KDMP berupaya memperoleh barang dengan harga yang kompetitif, di mana mereka berusaha membeli di bawah harga grosir. “Kami ingin agar warung kelontong bisa mendapatkan barang dari kami dengan harga yang lebih terjangkau,” ungkap Prima. Saat ini, koperasi telah menjual berbagai kebutuhan pokok, termasuk beras, minyak goreng, dan LPG 3 kilogram, dengan harga di bawah harga eceran tertinggi (HET).
Pengadaan barang sebagian besar masih bergantung pada badan usaha milik negara (BUMN) untuk kebutuhan beras dan minyak goreng. Namun, KDMP juga aktif mencari pasokan dari sumber lain demi mendapatkan harga yang lebih baik. “Kami berharap bisa menjalin kemitraan dengan BUMDes dan kelompok usaha masyarakat lainnya,” tambah Prima.

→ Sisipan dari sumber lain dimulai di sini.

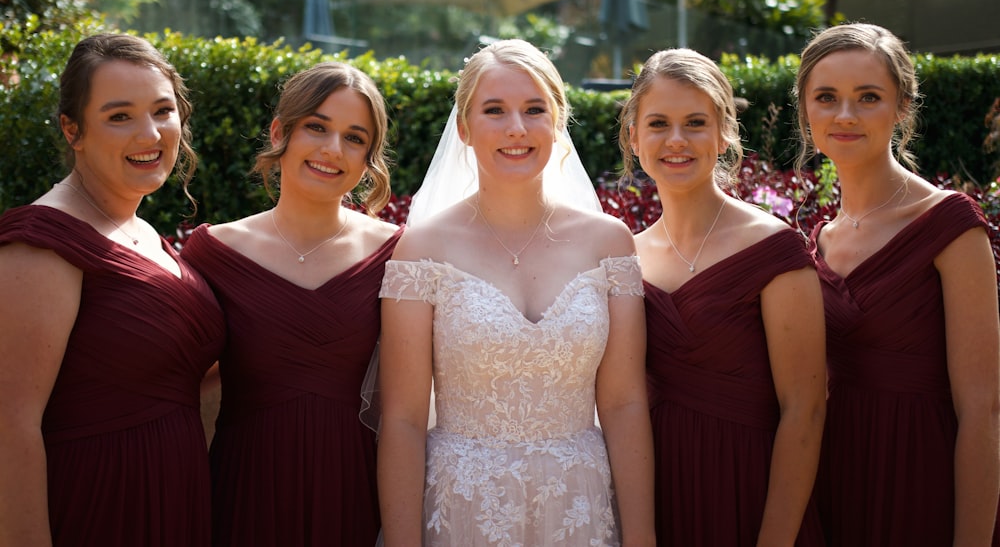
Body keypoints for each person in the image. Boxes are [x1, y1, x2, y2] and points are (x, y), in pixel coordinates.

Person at [377, 39, 655, 547]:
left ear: (558, 121)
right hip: (463, 509)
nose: (517, 129)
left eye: (534, 110)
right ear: (464, 128)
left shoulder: (609, 243)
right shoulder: (422, 249)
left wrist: (641, 537)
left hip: (579, 506)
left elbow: (624, 403)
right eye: (494, 111)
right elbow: (402, 417)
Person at [0, 33, 225, 547]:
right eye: (119, 116)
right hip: (97, 504)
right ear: (72, 130)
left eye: (163, 111)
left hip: (175, 498)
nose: (150, 134)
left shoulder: (145, 233)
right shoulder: (41, 245)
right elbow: (9, 427)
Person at [179, 62, 402, 547]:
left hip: (356, 489)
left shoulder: (398, 253)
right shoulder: (213, 252)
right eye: (317, 127)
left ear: (369, 159)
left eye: (354, 138)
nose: (332, 150)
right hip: (244, 488)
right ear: (281, 131)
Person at [794, 22, 1000, 546]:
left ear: (902, 106)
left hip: (921, 473)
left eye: (868, 97)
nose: (845, 115)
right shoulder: (821, 238)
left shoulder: (950, 225)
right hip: (836, 474)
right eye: (827, 98)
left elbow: (984, 409)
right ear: (806, 111)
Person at [619, 48, 827, 546]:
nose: (676, 141)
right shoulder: (626, 254)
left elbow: (806, 408)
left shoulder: (773, 247)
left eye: (695, 122)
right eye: (658, 124)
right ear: (634, 137)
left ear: (723, 133)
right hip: (657, 494)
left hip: (749, 489)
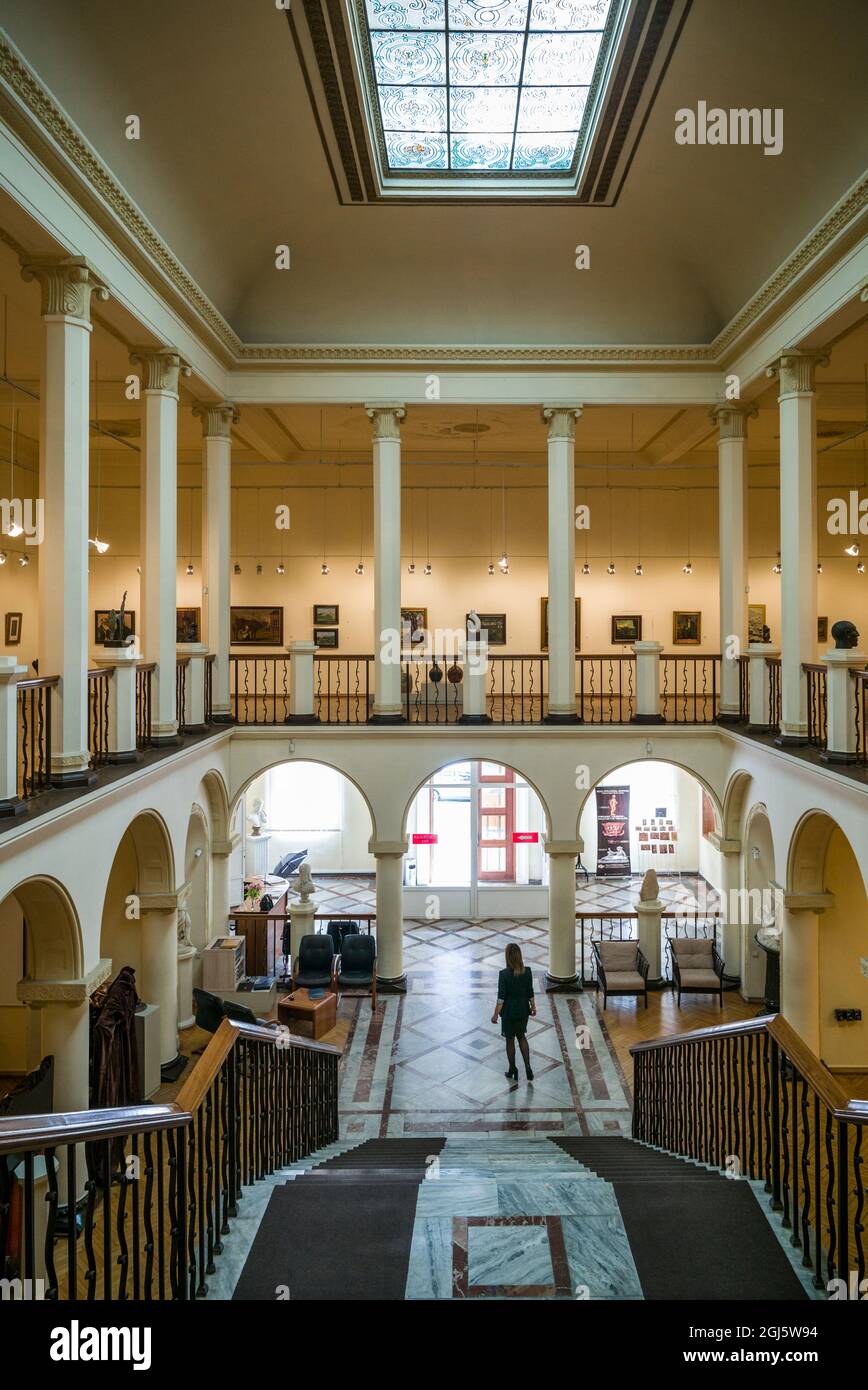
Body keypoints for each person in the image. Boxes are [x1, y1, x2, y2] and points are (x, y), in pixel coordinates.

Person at [491, 943, 536, 1082]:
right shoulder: (527, 971)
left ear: (507, 957)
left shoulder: (503, 974)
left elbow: (501, 998)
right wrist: (533, 1006)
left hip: (509, 1013)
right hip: (523, 1010)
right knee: (522, 1036)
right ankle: (528, 1067)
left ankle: (512, 1069)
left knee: (510, 1040)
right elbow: (530, 991)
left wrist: (494, 1015)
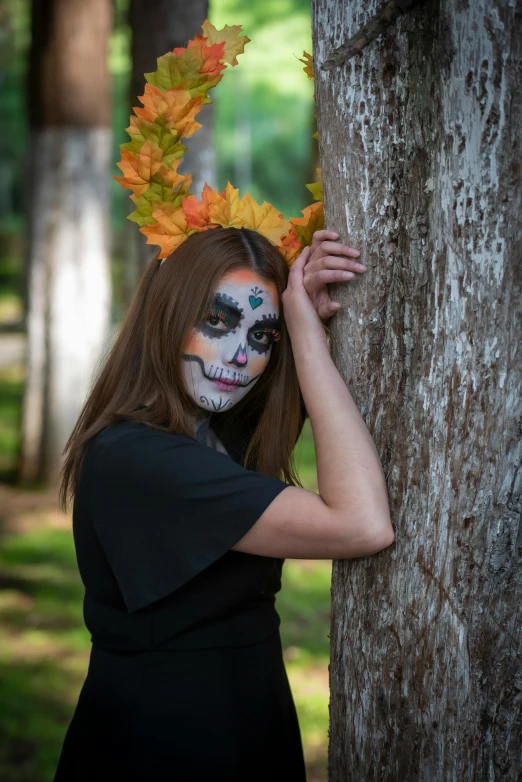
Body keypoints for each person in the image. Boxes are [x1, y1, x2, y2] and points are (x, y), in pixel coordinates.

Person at [54, 225, 394, 781]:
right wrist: (303, 336)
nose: (239, 356)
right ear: (167, 315)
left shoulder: (217, 434)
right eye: (217, 321)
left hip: (248, 725)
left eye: (264, 336)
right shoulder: (138, 460)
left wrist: (302, 310)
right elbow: (361, 524)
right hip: (163, 747)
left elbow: (307, 415)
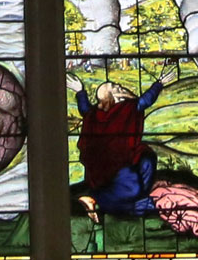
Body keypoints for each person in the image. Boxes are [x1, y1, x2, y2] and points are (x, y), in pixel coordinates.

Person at [67, 63, 178, 219]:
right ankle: (95, 199)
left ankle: (137, 201)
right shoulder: (125, 109)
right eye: (114, 87)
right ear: (113, 97)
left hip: (124, 157)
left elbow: (85, 109)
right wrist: (159, 84)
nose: (119, 85)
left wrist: (80, 91)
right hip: (113, 165)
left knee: (148, 159)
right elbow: (145, 101)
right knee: (132, 188)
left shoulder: (100, 113)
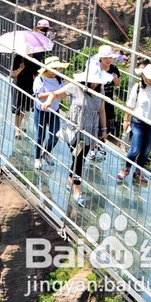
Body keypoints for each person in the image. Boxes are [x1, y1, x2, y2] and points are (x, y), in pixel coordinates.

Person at [42, 67, 110, 206]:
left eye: (96, 82)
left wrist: (103, 129)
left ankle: (71, 183)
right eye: (92, 82)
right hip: (74, 129)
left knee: (79, 159)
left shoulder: (100, 91)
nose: (94, 84)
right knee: (78, 158)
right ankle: (76, 189)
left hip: (89, 131)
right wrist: (48, 101)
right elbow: (55, 94)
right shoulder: (75, 87)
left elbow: (102, 111)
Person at [32, 56, 70, 170]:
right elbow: (39, 95)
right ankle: (37, 158)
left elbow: (65, 94)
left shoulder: (59, 79)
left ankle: (46, 152)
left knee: (55, 136)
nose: (57, 71)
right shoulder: (40, 79)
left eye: (58, 69)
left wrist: (55, 94)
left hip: (54, 111)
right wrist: (54, 93)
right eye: (54, 68)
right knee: (40, 136)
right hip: (41, 111)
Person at [87, 45, 121, 160]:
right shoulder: (96, 68)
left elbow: (117, 84)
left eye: (110, 58)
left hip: (108, 99)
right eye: (106, 58)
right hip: (96, 98)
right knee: (95, 123)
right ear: (100, 58)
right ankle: (93, 147)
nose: (108, 60)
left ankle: (100, 143)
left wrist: (115, 78)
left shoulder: (114, 69)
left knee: (109, 124)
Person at [10, 45, 45, 139]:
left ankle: (19, 124)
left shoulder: (36, 58)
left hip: (29, 85)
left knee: (25, 107)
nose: (31, 53)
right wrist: (20, 69)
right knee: (19, 107)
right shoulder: (19, 58)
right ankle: (17, 128)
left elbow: (36, 73)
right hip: (19, 84)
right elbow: (13, 74)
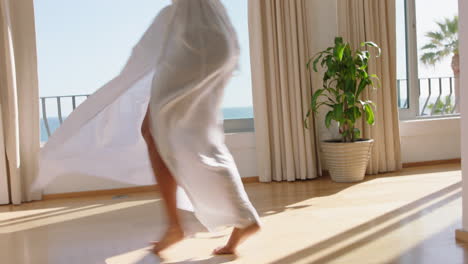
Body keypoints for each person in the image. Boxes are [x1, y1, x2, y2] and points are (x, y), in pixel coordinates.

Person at [140, 0, 261, 255]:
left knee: (154, 129)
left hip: (193, 39)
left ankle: (175, 226)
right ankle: (243, 218)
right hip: (214, 35)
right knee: (198, 137)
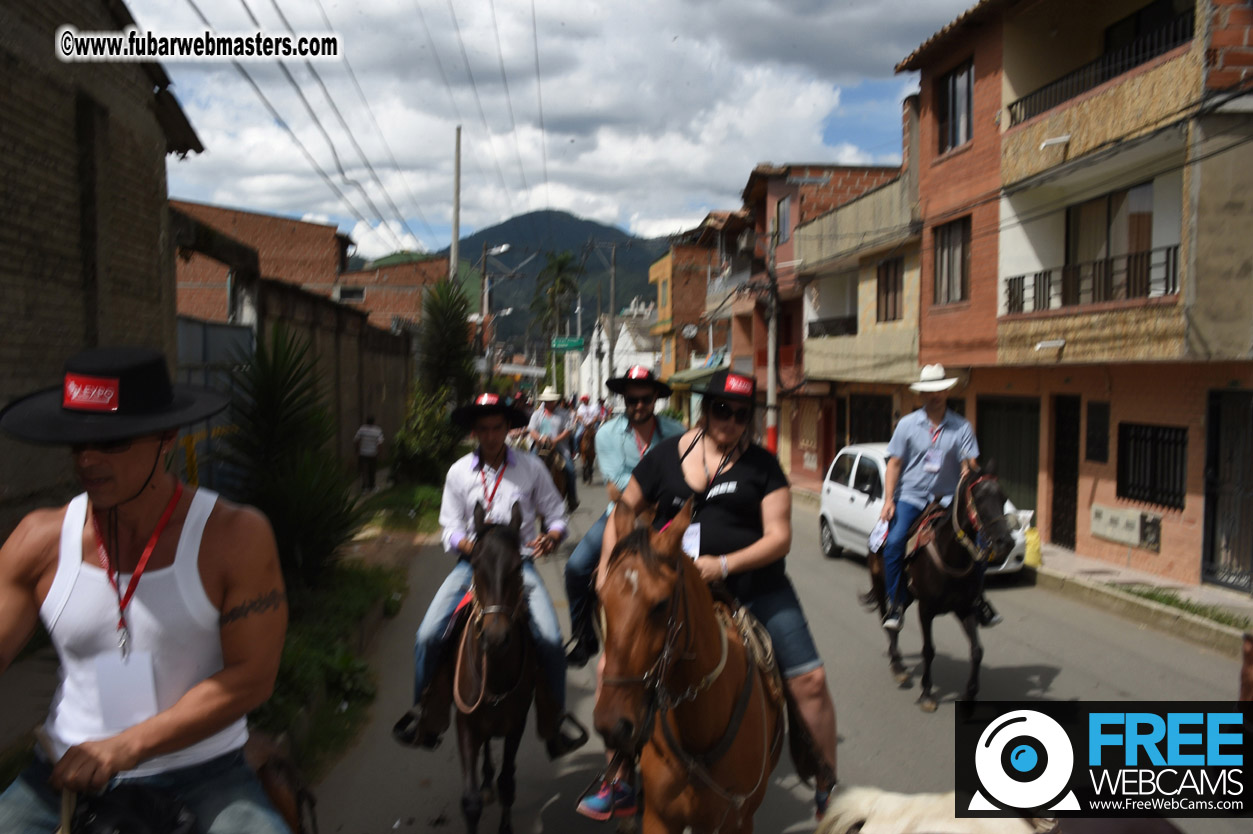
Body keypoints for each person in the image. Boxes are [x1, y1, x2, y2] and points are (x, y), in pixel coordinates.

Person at [0, 347, 290, 833]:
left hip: (202, 773)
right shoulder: (38, 541)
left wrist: (126, 746)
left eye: (111, 441)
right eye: (76, 442)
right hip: (61, 774)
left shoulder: (234, 537)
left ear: (167, 436)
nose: (87, 459)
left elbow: (253, 677)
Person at [591, 370, 838, 820]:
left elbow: (779, 537)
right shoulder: (665, 457)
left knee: (811, 680)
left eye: (742, 414)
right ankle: (619, 777)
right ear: (705, 411)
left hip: (755, 586)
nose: (731, 421)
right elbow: (624, 509)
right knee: (615, 666)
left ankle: (825, 783)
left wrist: (723, 565)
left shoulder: (763, 466)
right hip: (675, 591)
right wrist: (608, 565)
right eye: (722, 410)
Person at [394, 393, 587, 759]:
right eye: (483, 429)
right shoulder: (458, 473)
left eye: (497, 428)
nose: (491, 435)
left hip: (518, 568)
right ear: (474, 432)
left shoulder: (531, 467)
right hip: (472, 567)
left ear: (508, 428)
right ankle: (424, 712)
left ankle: (555, 721)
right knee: (428, 634)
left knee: (550, 639)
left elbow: (557, 514)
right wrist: (470, 547)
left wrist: (553, 535)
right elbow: (449, 528)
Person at [564, 366, 684, 668]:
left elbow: (684, 477)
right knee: (576, 568)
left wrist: (654, 493)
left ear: (655, 397)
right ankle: (584, 636)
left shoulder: (677, 433)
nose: (639, 405)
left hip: (667, 517)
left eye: (645, 399)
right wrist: (661, 488)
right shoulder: (606, 434)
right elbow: (617, 487)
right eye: (632, 400)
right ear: (624, 400)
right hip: (621, 516)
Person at [878, 364, 1000, 632]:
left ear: (946, 391)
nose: (935, 395)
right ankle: (895, 603)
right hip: (911, 496)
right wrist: (889, 500)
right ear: (922, 394)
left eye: (939, 390)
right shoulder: (907, 425)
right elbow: (894, 464)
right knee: (895, 542)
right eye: (929, 391)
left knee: (981, 543)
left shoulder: (961, 426)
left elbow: (970, 464)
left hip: (948, 499)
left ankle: (978, 600)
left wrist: (971, 479)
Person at [528, 386, 578, 510]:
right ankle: (527, 500)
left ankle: (572, 498)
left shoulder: (563, 413)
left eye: (551, 400)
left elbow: (568, 430)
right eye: (546, 400)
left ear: (555, 401)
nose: (548, 403)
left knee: (570, 469)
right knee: (528, 468)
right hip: (541, 447)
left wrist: (555, 440)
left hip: (559, 448)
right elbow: (532, 430)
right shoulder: (537, 414)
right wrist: (541, 438)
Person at [353, 414, 385, 491]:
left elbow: (356, 440)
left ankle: (365, 487)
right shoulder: (377, 430)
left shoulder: (362, 429)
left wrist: (357, 450)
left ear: (366, 421)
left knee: (364, 470)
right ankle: (372, 486)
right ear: (374, 422)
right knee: (372, 470)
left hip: (363, 453)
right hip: (373, 454)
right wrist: (380, 453)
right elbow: (380, 443)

Selanjutnya, KDMP Tamanmartani telah menjadi pemasok bagi lima Satuan Pelayanan Pemenuhan Gizi dalam Program Makan Bergizi Gratis. Selain makanan, mereka juga memasok perlengkapan operasional seperti sabun cuci dan sarung tangan. Sejak beroperasi pada Juli 2025, KDMP kini memiliki 1.121 anggota dengan nilai transaksi mencapai sekitar Rp56,77 miliar pada pertengahan Juli 2026. Pencegahan ketergantungan terhadap satu sumber pasokan menjadi salah satu strategi koperasi ini untuk memastikan ketersediaan barang bagi masyarakat.